Erhard Stocker, 1951 geboren und in Luzern (Schweiz) wohnhaft, hat 1984 die Übersetzer- und Dolmetscherschule an der Universität Genf abgeschlossen. Danach arbeitete er als freiberuflicher Übersetzer für verschiedene internationale Organisationen. Von 1987 bis 2016 arbeitete er als Übersetzer in der schweizerischen Bundesverwaltung und in der Bundesversammlung.
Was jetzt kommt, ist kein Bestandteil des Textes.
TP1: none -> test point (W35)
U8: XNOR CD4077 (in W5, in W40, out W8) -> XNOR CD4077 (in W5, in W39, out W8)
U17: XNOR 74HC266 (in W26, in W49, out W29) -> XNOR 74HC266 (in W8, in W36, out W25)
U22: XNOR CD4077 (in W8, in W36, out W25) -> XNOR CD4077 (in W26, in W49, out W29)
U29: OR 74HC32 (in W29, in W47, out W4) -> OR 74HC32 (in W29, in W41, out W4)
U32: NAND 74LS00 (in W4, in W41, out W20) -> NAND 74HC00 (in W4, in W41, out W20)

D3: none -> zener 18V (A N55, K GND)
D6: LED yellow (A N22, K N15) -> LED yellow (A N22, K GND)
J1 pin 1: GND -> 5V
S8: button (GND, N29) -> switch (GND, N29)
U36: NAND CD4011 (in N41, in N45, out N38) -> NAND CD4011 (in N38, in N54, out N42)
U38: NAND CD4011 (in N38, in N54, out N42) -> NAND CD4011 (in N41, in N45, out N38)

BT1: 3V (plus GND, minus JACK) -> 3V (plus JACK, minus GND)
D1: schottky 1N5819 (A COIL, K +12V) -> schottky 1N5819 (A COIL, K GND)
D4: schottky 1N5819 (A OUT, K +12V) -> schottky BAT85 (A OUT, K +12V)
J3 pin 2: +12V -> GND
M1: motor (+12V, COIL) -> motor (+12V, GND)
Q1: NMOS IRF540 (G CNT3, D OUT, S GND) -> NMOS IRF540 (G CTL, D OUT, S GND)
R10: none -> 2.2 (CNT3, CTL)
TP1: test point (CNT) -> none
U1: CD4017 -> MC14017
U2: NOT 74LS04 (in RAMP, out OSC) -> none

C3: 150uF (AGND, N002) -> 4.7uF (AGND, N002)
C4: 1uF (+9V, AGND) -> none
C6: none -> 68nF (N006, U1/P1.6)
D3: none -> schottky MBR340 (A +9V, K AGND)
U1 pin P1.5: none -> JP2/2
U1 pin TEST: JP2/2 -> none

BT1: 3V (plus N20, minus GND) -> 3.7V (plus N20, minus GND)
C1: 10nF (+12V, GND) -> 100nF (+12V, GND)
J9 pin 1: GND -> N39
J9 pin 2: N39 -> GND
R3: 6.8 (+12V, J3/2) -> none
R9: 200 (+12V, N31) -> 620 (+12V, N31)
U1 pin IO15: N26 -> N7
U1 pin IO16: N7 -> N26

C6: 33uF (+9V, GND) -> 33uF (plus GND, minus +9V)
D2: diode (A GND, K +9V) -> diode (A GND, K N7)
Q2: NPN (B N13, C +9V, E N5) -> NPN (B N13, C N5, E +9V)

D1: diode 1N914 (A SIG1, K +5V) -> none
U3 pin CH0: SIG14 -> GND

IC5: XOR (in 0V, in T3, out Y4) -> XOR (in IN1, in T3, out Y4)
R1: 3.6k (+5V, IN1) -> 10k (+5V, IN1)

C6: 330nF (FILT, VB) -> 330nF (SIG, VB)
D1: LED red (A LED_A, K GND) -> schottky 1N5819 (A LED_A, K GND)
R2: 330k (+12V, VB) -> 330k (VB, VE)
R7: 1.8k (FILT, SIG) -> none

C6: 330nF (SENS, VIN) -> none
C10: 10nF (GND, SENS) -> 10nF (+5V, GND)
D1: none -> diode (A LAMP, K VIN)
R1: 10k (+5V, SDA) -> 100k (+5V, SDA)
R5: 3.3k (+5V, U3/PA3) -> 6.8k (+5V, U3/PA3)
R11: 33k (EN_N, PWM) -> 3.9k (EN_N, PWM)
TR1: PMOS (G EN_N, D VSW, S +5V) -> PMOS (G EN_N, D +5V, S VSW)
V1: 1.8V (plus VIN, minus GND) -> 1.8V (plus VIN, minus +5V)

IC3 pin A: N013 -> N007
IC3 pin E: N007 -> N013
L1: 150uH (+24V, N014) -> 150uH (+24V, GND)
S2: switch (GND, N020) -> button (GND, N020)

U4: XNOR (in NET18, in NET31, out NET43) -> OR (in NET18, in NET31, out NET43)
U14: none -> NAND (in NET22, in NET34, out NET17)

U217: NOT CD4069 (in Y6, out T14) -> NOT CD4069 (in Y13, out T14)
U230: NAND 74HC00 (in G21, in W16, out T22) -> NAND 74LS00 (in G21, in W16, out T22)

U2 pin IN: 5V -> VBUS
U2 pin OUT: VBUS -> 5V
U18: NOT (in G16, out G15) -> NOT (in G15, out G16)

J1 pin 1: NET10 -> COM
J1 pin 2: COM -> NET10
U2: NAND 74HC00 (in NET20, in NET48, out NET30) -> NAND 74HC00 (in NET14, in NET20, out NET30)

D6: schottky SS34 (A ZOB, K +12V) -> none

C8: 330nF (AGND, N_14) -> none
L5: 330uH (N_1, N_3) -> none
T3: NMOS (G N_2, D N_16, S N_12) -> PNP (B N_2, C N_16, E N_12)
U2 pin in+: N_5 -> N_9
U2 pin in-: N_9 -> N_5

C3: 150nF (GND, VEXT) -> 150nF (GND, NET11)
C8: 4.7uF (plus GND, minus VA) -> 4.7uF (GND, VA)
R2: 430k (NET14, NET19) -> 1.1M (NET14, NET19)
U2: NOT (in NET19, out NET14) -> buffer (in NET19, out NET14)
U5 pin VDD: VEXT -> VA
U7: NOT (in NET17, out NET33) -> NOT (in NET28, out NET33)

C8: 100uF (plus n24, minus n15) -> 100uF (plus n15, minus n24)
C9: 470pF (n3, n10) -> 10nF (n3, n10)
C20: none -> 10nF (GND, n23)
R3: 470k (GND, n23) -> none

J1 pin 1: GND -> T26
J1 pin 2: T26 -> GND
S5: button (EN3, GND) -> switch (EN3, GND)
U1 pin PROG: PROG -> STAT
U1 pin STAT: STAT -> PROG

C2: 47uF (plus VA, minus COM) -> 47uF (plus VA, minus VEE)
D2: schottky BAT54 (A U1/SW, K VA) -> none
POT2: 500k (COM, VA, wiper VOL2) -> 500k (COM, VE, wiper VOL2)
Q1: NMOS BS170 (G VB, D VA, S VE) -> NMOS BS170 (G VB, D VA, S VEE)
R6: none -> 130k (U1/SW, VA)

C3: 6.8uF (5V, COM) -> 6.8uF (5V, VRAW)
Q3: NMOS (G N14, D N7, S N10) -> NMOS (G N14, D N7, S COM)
Er schreibt erzählende Prosa und ist Mitglied des Verbandes "Autorinnen und Autoren der Schweiz“ (AdS). 2006 ist mit "Marienseide" sein erster, 2023 mit "Nachtfalters Tagtraum" sein zweiter, 2025 mit "Wodukind" sein dritter Roman erschienen.
MARIENSEIDE (2006) dreht sich um ein traumatisches Kindheitserlebnis des fünfjährigen Beda. In verschiedenen Erzählperspektiven, die sich zunehmend miteinander verweben und zu einem Ganzen fügen, werden die Zusammenhänge eines Unheils entschlüsselt, das seit Bedas früher Kindheit wie ein dunkler Schatten auf ihm liegt. Mit 19 begegnet er Mariena, der Tochter eines Fahrenden. Sie versucht, Licht in diese Dunkelheit zu bringen, denn sie allein besitzt den Schlüssel zu seinem vergessenen Kindheitserlebnis. Doch Beda, Opfer seiner früheren Verdrängungen, verbarrikadiert sich mehr und mehr, denn seine Erinnerungen sind zugedeckt von Scham und vermeintlicher Schuld. Den geschichtlichen Rahmen von „Marienseide“ bildet die Fahrendenverfolgung in der Schweiz.
NACHTFALTERS TAGTRAUM (2023) handelt von einem jungen Wehrmachtssoldaten, der im November 1944 wegen angeblicher Fahnenflucht zum Tod durch Erschiessen verurteilt wird. Er entkommt der Exekution und flüchtet mit einem gefälschten Pass von Österreich in die Schweiz. Hier angekommen, nimmt er wieder seine richtige Identität an, doch die fremde bleibt an ihm haften – in der Gestalt von drei anderen Geflüchteten, die in Zürich seinen Weg kreuzen: ein geistig umnachteter älterer Herr und seine beiden Begleiterinnen, die alle aus Rumänien kommen und mit dem ursprünglichen Inhaber des gefälschten Passes in einer unheilvollen Beziehung stehen. Deren Geschichte führt uns von Czernowitz in der einstigen Donaumonarchie über ein abgeschiedenes Karpatendorf bis in ein Lager in der deutschbesetzten Ukraine, einer der finstersten Winkel Europas im Zweiten Weltkrieg.
WODUKIND (2025) erzählt von einer jungen Frau, die in den späten 1950er Jahren mit einem kleinen Kind aus der Karibik in ihr Dorf zurückkehrt. Niemand weiss, wie sie zu diesem Kind gekommen ist, und als es eines Tages auf mysteriöse Weise verschwindet, begibt sich das aufgeschreckte Dorf auf seine Suche. Dem achtjährigen Kuno wird von diesem Tag ein traumatisches Erlebnis in Erinnerung bleiben; dem 39-jährigen Daniel eine verstörende Liebesnacht mit dieser jungen Frau, die in ihm offenbar jemand anders sieht. Kern dieses novellistischen Romans ist der verzweifelte Versuch, verlorenes Glück zurückzuholen, und ein tragisches Missverständnis, vor dessen Hintergrund sich alles abspielt.